> AIM OF THE TASK
Find the line containing "Recommendations" in the records below. Copy exactly that line and each one after it, ending at the line containing "Incorporating leading KPIs", and nothing more.

=== Section Start ===

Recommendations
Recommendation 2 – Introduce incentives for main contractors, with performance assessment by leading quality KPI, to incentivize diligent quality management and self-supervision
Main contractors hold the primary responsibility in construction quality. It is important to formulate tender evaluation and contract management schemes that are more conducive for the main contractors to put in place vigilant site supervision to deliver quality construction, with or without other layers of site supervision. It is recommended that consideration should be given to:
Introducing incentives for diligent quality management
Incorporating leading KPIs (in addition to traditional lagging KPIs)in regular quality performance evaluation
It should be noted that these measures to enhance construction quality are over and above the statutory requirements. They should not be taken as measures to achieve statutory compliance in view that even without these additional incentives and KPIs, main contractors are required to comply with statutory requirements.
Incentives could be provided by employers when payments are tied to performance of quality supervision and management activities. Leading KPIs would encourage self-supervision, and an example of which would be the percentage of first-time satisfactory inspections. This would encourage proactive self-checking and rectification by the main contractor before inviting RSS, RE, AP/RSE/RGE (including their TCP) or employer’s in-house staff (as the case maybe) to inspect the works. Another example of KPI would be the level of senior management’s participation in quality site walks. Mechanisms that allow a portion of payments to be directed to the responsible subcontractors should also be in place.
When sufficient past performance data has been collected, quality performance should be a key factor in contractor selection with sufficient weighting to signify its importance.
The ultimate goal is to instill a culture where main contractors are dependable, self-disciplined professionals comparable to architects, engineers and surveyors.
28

=== Section End ===
=== Section Start ===

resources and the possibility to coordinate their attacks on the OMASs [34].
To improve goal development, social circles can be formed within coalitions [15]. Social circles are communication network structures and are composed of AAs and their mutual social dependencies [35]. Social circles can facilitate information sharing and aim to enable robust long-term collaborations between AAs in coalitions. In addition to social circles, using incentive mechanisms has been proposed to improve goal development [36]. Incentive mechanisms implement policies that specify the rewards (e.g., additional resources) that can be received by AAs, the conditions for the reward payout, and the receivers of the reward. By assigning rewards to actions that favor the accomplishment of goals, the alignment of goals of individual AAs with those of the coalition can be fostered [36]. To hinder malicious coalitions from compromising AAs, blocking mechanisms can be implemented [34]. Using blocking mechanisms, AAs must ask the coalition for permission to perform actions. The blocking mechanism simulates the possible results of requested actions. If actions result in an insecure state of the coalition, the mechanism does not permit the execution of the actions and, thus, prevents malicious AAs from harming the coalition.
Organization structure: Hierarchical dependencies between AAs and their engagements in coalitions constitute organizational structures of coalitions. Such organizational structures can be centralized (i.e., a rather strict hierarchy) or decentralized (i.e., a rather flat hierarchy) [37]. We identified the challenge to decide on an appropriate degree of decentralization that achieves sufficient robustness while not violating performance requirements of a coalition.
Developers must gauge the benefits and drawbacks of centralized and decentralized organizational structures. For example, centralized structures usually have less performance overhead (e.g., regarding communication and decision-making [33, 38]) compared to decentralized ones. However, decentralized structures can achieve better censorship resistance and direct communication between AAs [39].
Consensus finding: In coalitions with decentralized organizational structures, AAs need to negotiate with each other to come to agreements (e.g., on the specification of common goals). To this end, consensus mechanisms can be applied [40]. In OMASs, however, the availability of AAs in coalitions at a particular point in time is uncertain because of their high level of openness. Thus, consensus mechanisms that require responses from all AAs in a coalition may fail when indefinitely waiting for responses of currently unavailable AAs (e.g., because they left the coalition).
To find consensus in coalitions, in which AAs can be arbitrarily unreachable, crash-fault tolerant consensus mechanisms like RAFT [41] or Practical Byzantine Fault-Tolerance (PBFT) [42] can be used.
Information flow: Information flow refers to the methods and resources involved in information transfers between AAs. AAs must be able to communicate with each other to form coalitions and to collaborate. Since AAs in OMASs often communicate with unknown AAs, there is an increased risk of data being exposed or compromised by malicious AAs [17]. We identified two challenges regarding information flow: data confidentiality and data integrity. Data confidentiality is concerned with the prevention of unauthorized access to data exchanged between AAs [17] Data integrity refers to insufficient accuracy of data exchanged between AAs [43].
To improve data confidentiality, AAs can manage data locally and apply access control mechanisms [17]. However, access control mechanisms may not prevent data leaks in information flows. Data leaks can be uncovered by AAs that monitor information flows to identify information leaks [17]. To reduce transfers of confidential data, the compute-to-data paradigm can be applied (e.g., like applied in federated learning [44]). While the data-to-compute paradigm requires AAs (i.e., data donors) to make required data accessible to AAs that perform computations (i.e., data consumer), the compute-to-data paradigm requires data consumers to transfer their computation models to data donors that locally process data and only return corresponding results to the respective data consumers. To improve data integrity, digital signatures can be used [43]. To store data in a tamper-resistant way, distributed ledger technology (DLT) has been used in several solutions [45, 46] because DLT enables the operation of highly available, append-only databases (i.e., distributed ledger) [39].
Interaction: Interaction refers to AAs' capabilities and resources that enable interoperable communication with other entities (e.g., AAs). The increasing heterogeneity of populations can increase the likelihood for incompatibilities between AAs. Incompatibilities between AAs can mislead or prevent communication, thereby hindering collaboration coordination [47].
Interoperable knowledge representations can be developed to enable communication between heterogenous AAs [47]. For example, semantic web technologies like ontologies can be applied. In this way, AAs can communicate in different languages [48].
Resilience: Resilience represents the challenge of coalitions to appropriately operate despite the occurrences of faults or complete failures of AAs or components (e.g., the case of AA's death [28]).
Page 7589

=== Section End ===

> RESPONSE FOR THIS EXERCISE
Recommendations
Recommendation 2 – Introduce incentives for main contractors, with performance assessment by leading quality KPI, to incentivize diligent quality management and self-supervision
Main contractors hold the primary responsibility in construction quality. It is important to formulate tender evaluation and contract management schemes that are more conducive for the main contractors to put in place vigilant site supervision to deliver quality construction, with or without other layers of site supervision. It is recommended that consideration should be given to:
Introducing incentives for diligent quality management
Incorporating leading KPIs (in addition to traditional lagging KPIs)in regular quality performance evaluation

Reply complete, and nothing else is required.